*** The data ***
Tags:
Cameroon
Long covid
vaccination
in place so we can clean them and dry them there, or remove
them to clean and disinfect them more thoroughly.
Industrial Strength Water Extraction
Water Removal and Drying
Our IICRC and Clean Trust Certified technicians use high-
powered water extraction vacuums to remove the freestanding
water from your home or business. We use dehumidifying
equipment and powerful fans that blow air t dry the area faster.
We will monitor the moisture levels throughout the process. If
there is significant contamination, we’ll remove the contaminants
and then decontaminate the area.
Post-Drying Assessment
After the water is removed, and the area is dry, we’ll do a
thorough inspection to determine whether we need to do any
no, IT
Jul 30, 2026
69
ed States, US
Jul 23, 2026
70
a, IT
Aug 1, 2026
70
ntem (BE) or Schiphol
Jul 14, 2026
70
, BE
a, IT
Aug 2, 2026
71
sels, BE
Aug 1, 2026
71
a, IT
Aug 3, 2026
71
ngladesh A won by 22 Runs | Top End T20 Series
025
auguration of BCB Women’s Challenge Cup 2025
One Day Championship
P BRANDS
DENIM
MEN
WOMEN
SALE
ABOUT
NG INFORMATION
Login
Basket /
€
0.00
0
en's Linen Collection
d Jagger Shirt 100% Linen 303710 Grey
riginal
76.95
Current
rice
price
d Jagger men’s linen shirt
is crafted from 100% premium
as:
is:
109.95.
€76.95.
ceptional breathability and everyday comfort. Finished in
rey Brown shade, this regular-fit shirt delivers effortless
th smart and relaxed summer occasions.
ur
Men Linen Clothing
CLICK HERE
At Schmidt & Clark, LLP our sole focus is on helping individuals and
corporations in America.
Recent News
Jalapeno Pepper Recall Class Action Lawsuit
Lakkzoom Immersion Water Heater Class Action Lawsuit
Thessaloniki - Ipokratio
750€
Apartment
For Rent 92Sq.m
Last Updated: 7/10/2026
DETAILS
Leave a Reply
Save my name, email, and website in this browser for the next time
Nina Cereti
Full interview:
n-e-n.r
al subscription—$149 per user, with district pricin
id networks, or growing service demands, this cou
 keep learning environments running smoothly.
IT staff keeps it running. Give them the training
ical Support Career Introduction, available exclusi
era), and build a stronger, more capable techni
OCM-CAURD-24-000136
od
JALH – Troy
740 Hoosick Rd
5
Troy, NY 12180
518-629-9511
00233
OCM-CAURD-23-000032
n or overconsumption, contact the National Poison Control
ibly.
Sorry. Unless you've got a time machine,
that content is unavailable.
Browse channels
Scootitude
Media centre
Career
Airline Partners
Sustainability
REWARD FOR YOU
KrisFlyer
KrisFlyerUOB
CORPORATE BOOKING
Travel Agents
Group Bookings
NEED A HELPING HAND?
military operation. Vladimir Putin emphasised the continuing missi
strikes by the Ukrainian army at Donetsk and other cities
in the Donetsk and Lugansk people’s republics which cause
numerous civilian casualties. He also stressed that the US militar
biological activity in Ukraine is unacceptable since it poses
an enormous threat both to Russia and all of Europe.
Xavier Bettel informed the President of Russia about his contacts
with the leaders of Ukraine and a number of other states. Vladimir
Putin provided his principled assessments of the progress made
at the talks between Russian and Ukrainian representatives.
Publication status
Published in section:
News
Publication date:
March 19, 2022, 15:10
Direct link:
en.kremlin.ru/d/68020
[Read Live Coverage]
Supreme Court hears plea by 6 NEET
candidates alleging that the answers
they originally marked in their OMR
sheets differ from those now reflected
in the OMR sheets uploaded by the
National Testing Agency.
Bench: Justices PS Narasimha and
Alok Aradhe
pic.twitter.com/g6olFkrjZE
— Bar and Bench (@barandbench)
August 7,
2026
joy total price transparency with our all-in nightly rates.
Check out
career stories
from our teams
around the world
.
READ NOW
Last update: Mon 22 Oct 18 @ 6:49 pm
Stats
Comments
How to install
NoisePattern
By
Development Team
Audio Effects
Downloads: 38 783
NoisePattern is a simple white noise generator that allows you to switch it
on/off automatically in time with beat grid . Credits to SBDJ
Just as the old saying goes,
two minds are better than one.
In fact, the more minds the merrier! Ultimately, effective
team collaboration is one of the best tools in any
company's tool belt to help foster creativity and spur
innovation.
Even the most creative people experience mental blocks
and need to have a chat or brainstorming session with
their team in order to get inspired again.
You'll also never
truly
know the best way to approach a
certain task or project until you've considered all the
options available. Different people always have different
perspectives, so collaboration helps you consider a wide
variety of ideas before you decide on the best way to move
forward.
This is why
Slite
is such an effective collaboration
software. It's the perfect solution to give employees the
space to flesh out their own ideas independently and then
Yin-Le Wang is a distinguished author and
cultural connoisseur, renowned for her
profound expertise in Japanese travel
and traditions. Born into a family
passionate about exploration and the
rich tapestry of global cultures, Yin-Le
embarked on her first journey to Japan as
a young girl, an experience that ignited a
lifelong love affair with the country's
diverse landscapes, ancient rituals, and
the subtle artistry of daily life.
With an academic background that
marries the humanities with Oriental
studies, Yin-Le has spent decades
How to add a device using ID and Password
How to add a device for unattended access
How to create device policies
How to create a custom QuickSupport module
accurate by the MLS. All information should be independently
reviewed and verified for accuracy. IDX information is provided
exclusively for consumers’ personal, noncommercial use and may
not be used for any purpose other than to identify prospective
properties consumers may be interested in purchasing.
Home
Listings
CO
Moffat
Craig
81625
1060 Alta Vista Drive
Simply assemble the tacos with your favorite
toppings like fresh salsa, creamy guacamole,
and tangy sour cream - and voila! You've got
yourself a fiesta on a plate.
*** End of The data ***
_What is required_.
Return all the lines shown above, precisely as they stand.

_Your response_.
Tags:
Cameroon
Long covid
vaccination
in place so we can clean them and dry them there, or remove
them to clean and disinfect them more thoroughly.
Industrial Strength Water Extraction
Water Removal and Drying
Our IICRC and Clean Trust Certified technicians use high-
powered water extraction vacuums to remove the freestanding
water from your home or business. We use dehumidifying
equipment and powerful fans that blow air t dry the area faster.
We will monitor the moisture levels throughout the process. If
there is significant contamination, we’ll remove the contaminants
and then decontaminate the area.
Post-Drying Assessment
After the water is removed, and the area is dry, we’ll do a
thorough inspection to determine whether we need to do any
no, IT
Jul 30, 2026
69
ed States, US
Jul 23, 2026
70
a, IT
Aug 1, 2026
70
ntem (BE) or Schiphol
Jul 14, 2026
70
, BE
a, IT
Aug 2, 2026
71
sels, BE
Aug 1, 2026
71
a, IT
Aug 3, 2026
71
ngladesh A won by 22 Runs | Top End T20 Series
025
auguration of BCB Women’s Challenge Cup 2025
One Day Championship
P BRANDS
DENIM
MEN
WOMEN
SALE
ABOUT
NG INFORMATION
Login
Basket /
€
0.00
0
en's Linen Collection
d Jagger Shirt 100% Linen 303710 Grey
riginal
76.95
Current
rice
price
d Jagger men’s linen shirt
is crafted from 100% premium
as:
is:
109.95.
€76.95.
ceptional breathability and everyday comfort. Finished in
rey Brown shade, this regular-fit shirt delivers effortless
th smart and relaxed summer occasions.
ur
Men Linen Clothing
CLICK HERE
At Schmidt & Clark, LLP our sole focus is on helping individuals and
corporations in America.
Recent News
Jalapeno Pepper Recall Class Action Lawsuit
Lakkzoom Immersion Water Heater Class Action Lawsuit
Thessaloniki - Ipokratio
750€
Apartment
For Rent 92Sq.m
Last Updated: 7/10/2026
DETAILS
Leave a Reply
Save my name, email, and website in this browser for the next time
Nina Cereti
Full interview:
n-e-n.r
al subscription—$149 per user, with district pricin
id networks, or growing service demands, this cou
 keep learning environments running smoothly.
IT staff keeps it running. Give them the training
ical Support Career Introduction, available exclusi
era), and build a stronger, more capable techni
OCM-CAURD-24-000136
od
JALH – Troy
740 Hoosick Rd
5
Troy, NY 12180
518-629-9511
00233
OCM-CAURD-23-000032
n or overconsumption, contact the National Poison Control
ibly.
Sorry. Unless you've got a time machine,
that content is unavailable.
Browse channels
Scootitude
Media centre
Career
Airline Partners
Sustainability
REWARD FOR YOU
KrisFlyer
KrisFlyerUOB
CORPORATE BOOKING
Travel Agents
Group Bookings
NEED A HELPING HAND?
military operation. Vladimir Putin emphasised the continuing missi
strikes by the Ukrainian army at Donetsk and other cities
in the Donetsk and Lugansk people’s republics which cause
numerous civilian casualties. He also stressed that the US militar
biological activity in Ukraine is unacceptable since it poses
an enormous threat both to Russia and all of Europe.
Xavier Bettel informed the President of Russia about his contacts
with the leaders of Ukraine and a number of other states. Vladimir
Putin provided his principled assessments of the progress made
at the talks between Russian and Ukrainian representatives.
Publication status
Published in section:
News
Publication date:
March 19, 2022, 15:10
Direct link:
en.kremlin.ru/d/68020
[Read Live Coverage]
Supreme Court hears plea by 6 NEET
candidates alleging that the answers
they originally marked in their OMR
sheets differ from those now reflected
in the OMR sheets uploaded by the
National Testing Agency.
Bench: Justices PS Narasimha and
Alok Aradhe
pic.twitter.com/g6olFkrjZE
— Bar and Bench (@barandbench)
August 7,
2026
joy total price transparency with our all-in nightly rates.
Check out
career stories
from our teams
around the world
.
READ NOW
Last update: Mon 22 Oct 18 @ 6:49 pm
Stats
Comments
How to install
NoisePattern
By
Development Team
Audio Effects
Downloads: 38 783
NoisePattern is a simple white noise generator that allows you to switch it
on/off automatically in time with beat grid . Credits to SBDJ
Just as the old saying goes,
two minds are better than one.
In fact, the more minds the merrier! Ultimately, effective
team collaboration is one of the best tools in any
company's tool belt to help foster creativity and spur
innovation.
Even the most creative people experience mental blocks
and need to have a chat or brainstorming session with
their team in order to get inspired again.
You'll also never
truly
know the best way to approach a
certain task or project until you've considered all the
options available. Different people always have different
perspectives, so collaboration helps you consider a wide
variety of ideas before you decide on the best way to move
forward.
This is why
Slite
is such an effective collaboration
software. It's the perfect solution to give employees the
space to flesh out their own ideas independently and then
Yin-Le Wang is a distinguished author and
cultural connoisseur, renowned for her
profound expertise in Japanese travel
and traditions. Born into a family
passionate about exploration and the
rich tapestry of global cultures, Yin-Le
embarked on her first journey to Japan as
a young girl, an experience that ignited a
lifelong love affair with the country's
diverse landscapes, ancient rituals, and
the subtle artistry of daily life.
With an academic background that
marries the humanities with Oriental
studies, Yin-Le has spent decades
How to add a device using ID and Password
How to add a device for unattended access
How to create device policies
How to create a custom QuickSupport module
accurate by the MLS. All information should be independently
reviewed and verified for accuracy. IDX information is provided
exclusively for consumers’ personal, noncommercial use and may
not be used for any purpose other than to identify prospective
properties consumers may be interested in purchasing.
Home
Listings
CO
Moffat
Craig
81625
1060 Alta Vista Drive
Simply assemble the tacos with your favorite
toppings like fresh salsa, creamy guacamole,
and tangy sour cream - and voila! You've got
yourself a fiesta on a plate.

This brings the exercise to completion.